Martin Munguia, corporate communications manager for Community Transit, encouraged commuters with concerns to bring them to CT.
While fellow Arlingtonian Lexi Schuster is only 20 and still working, she echoed Welch’s appreciation of the brightly lit facility.
“It’s more public,” said Schuster, whose job is in Smokey Point. “I used to get off at the Rite Aid, but I like it here more. In case there’s trouble, other people can see you.”
Munguia elaborated that CT turned to the transit center as a backup plan, after area residents and the Arlington City Council did not support a full park and ride at Smokey Point.
“We fixed up the property we already had, so it would offer safer transfers and more lighting at night,” Munguia said.

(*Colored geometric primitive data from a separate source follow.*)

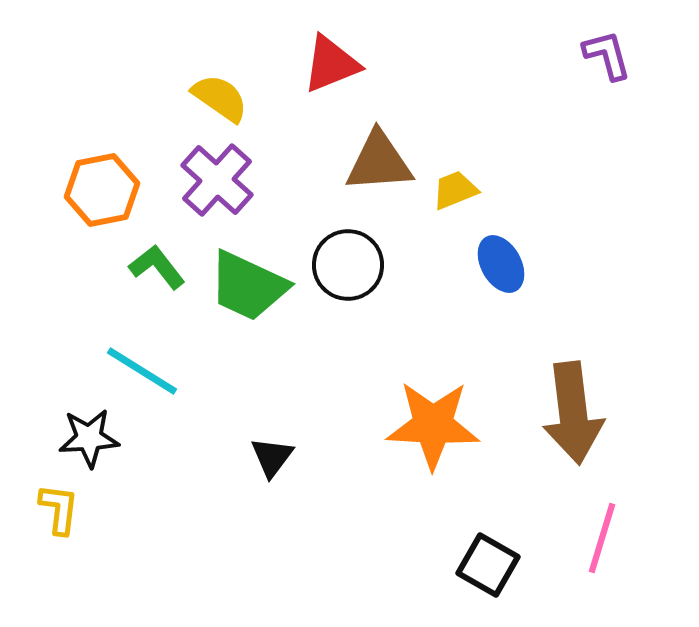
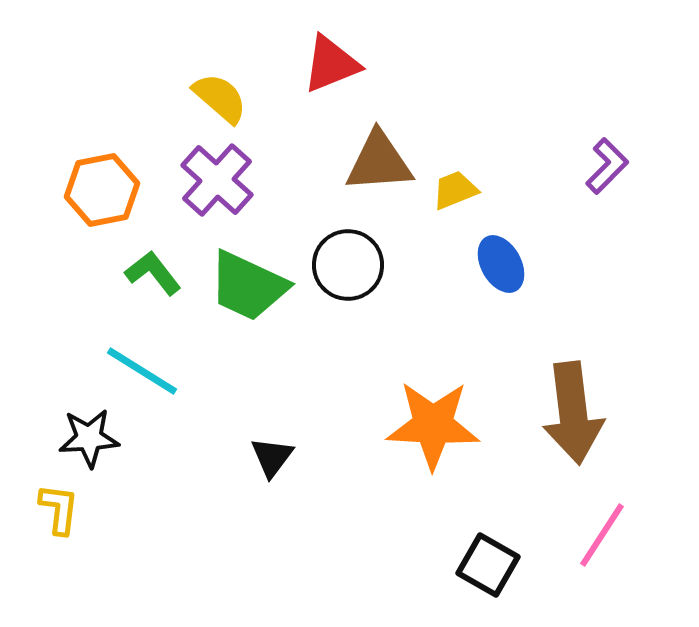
purple L-shape: moved 111 px down; rotated 60 degrees clockwise
yellow semicircle: rotated 6 degrees clockwise
green L-shape: moved 4 px left, 6 px down
pink line: moved 3 px up; rotated 16 degrees clockwise
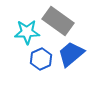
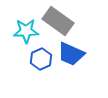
cyan star: moved 1 px left, 1 px up
blue trapezoid: rotated 116 degrees counterclockwise
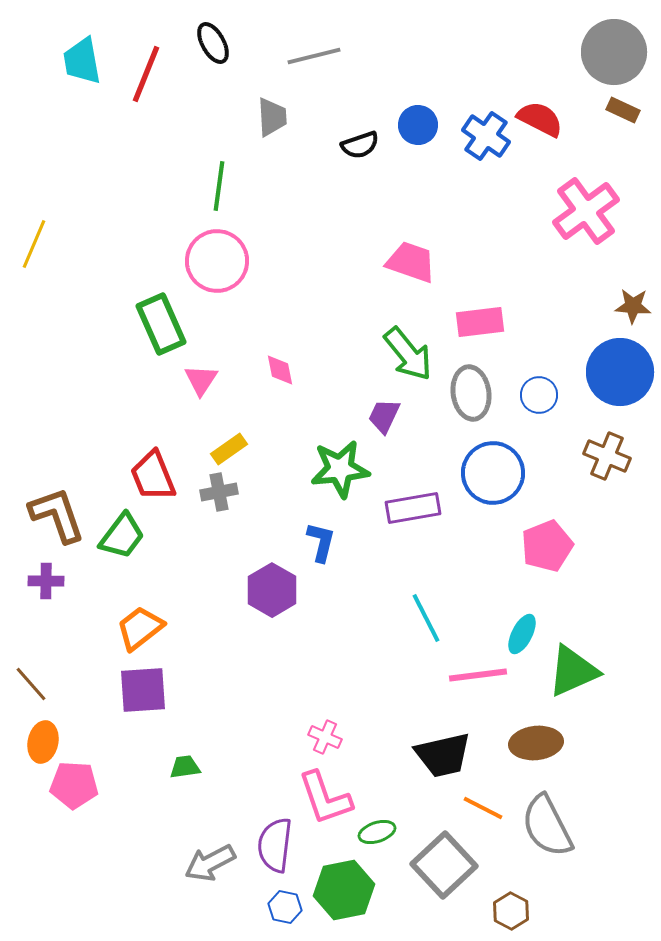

Munguia cited the capacity to expand the facility, which was 80 percent funded by the Federal Transit Administration, with the remaining 20 percent coming from CT.
When asked about the possibility of installing restrooms, Munguia noted the expense of maintaining them, especially in light of the vandalism suffered by the few public restrooms that CT does maintain.
“It’s hard to justify that cost, so it’s not in our plans,” Munguia said.